[Start of Attachment]
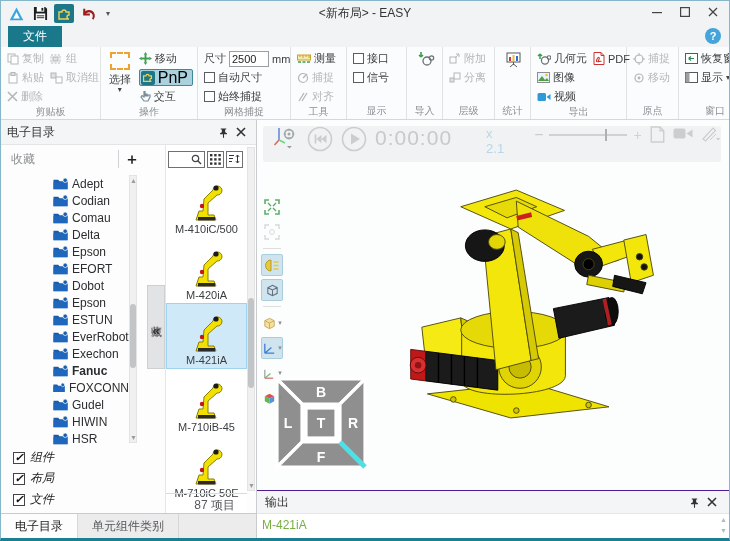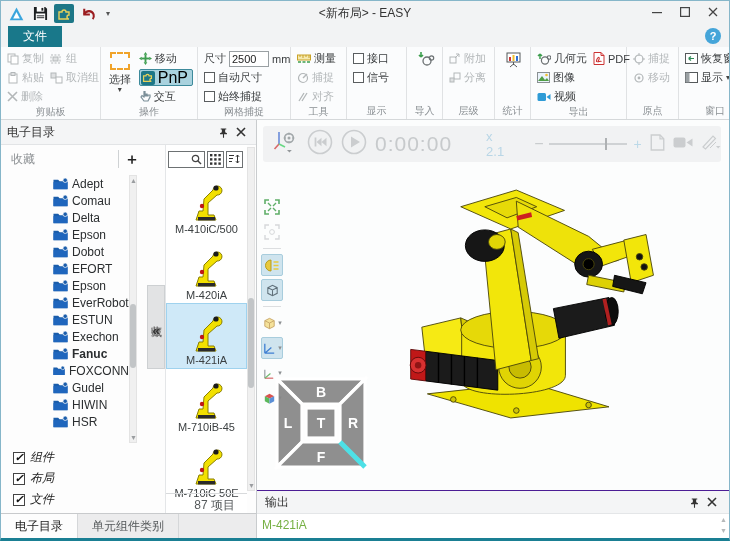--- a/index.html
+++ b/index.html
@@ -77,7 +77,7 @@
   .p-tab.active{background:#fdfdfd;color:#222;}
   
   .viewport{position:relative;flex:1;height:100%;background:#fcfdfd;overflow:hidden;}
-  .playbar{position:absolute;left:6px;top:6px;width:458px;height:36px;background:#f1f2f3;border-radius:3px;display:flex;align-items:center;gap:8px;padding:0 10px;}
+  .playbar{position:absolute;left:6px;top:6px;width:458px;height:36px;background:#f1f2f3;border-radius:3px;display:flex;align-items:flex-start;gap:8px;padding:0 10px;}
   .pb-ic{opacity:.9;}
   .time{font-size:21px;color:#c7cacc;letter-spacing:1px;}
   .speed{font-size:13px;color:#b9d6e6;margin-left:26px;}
[End of Attachment]
> EXERCISE PROMPT: Answer with one number only, the count of lines in the material above that hold "position".

> SOLVED PROBLEM: 3